- **Required tasks**:
a) In the blog post on free will, why must an Incompatibilist's internal critique use only ideas the Compatibilist would accept? Answer in one to three sentences.
b) According to the blog post on free will, what two methods can an Incompatibilist use to make a negative case against Compatibilism?
c) Write the next part of the blog post on free will, picking up right after its final sentence.

- **Extract to read**:
———
Tuesday, March 29, 2022

Incompatibilism, Compatibilism and Begging the Question

In this episode I discuss a common error among Incompatibilists when trying to argue against Compatibilism and why their attempts at both internal and external critques often fail to even get off the ground. 


Enjoy the show! 

For more on Reformed Theology and Freewill, see the collection HERE.


Monday, March 28, 2022

Incompatibilism, Compatibilism and Begging the Question


It is almost ubiquitous in conversations about freedom of the will for people to be, well, confused. And rightfully so. It is a challenging topic and challenges our assumptions and makes us think about our ideas concepts and how we define and understand terms. Many people will hold to what is called an Incompatibilistic position. That is, they will think that some act being determined and some act being free are, in principle, in conflict with each other; that something simply cannot be determined and free in any significant sense. Thus they will take the word “free” and conceptualize it to mean “not determined” or they will take the word “determined” and conceptualize it to mean “not free.” Now this is all fine and well except for when the debate just is about the nature of freewill and what it means to be determined or free. Especially when they come up against those who hold a Compatibilistic concept of freedom that do not think that something being determined is, in principle, contradictory to something being significantly free. In that discussion, the Incompatibilist must not presume their position (on pain of a question begging fallacy) or try and push their conceptualizations through via definitional fiat (on pain of a special pleading fallacy), but rather they must give independent reasons for why their position is the case and the Compatibilist ought to abandon their position and believe the Incompatibilist position to be the correct one. 

Further, when the Incompatibilist wants to try and make a negative case against Compatibilism, they must do so via one of two methods: a valid external critique, or a valid internal critique. For an external critique to be valid, they must be able to again give independent reasons to believe their premises to be true and more probably than the Compatibilistic position. They still cannot engage in question begging fallacies, nor special pleading fallacies. They cannot, for example, say that Compatibilism is false because we know that something being determined means that there isn’t a real categorical ability to choose other than what we choose, and thus it is not free. Why? Well because that just is something that is only true IF the Incompatibilistic position is true. In effect, it is to argue, “If Incompatibilism is true, then categorical ability is needed for freedom, and since categorical ability is needed for freedom then Compatibilism is false, and thus Incompatibilism is true,” But notice how that is simply to argue in a circle where the conclusion is needed to be assumed in order to fuel the premises to the same conclusion that was assumed. They therefore must give independent reasons that do not rely on the presumption of Incompatiblism to be true in order for the external critique to be valid.

Similarly for an internal critique to be valid, the Incompatibilist must use only concepts available to them within the Compatibilist position, and only things that the Compatibilist would affirm. This is because the form of this kind of argumentation (reductio ad absurdum) is to argue that given some view being true, it logically entails within itself logical incoherencies. This case cannot be made if you argue from the view itself plus some other propositions or principles not affirmed or even flat out denied by the view. I will give an example from another theological discussion where this happens as an analogy, and then return to the freewill discussion.
———
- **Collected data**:

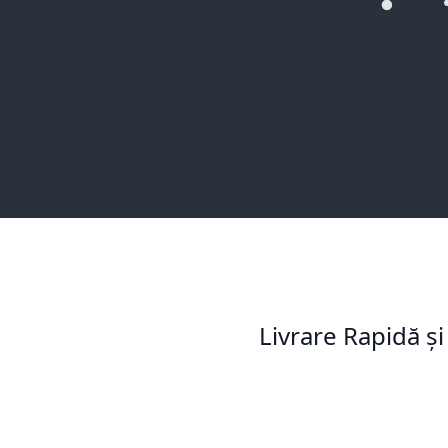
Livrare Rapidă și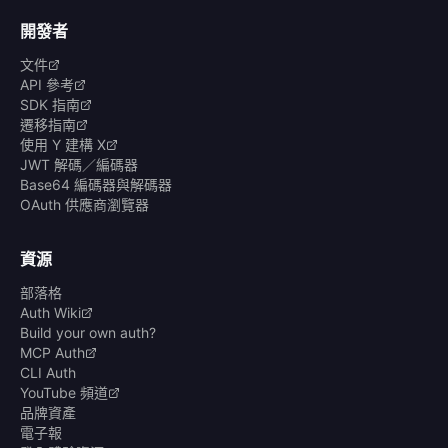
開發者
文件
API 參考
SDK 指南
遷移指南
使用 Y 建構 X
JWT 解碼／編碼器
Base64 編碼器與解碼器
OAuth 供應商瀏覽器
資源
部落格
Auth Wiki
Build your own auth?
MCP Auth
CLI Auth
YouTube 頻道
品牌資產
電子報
———
- **Expected outputs**:
a) An internal critique is a reductio ad absurdum: it argues that a view, if true, contains logical incoherencies within itself. That case can't be made if the argument starts from the view plus other propositions or principles the view doesn't affirm or even denies.

b) A valid external critique or a valid internal critique.

c)
Commonly in arguments between Reformed/Covenant Theology, the accusation that Covenant theology is “replacement theology” will be levied against that view. The charge is based on the idea that some have of Covenant theology that the church replaces the nation of Israel. For those unfamiliar with Covenant theology, the view does not actually make that case but rather, the idea is that the church is the full blossoming of Israel. Here I will not go into the Biblical case for such a position or defend why I believe it is the biblical view, but it should be simply noted that Covenant theology does not see the church and Israel as two ontologically distinct entities but rather, that the promises of God to Abraham and the nation are all yes and amen in Christ and that in Christ the promises are fulfilled as he is the seed of Abraham to which the promises were made and as such, Gentile who were foreigners to the commonwealth of Israel and strangers of the promise, are now brought near in Christ as fellow citizens and heirs as the holy nation/royal priesthood, (for more, see Galatians 3, Ephesians 2, and 1 Peter 2). They would view the olive tree in Romans 11 as one tree, nourished by the root (which is Christ) to which the individual branches cut off or grafted in just are unbelieving Jews and believing gentiles, respectively – but that there is but one and only one olive tree. It is not that there was one tree and that this has been replaced by a different tree. 

Now, on a Dispensational view there is a hard ontological distinction between Israel and the Church. For the Dispensationalist, the belief is that the promises that were given for Israel and that these are not transferred to the other ecclesia, the other people of God, even though some Dispensationlists think that there is some application of them or benefit of them for the church. Thus, they believe that the nation of Israel still has promises made to them that have yet to be fulfilled (typically the land promises) and as such that these must be fulfilled in Israel and that these are not fulfilled in Christ for the church.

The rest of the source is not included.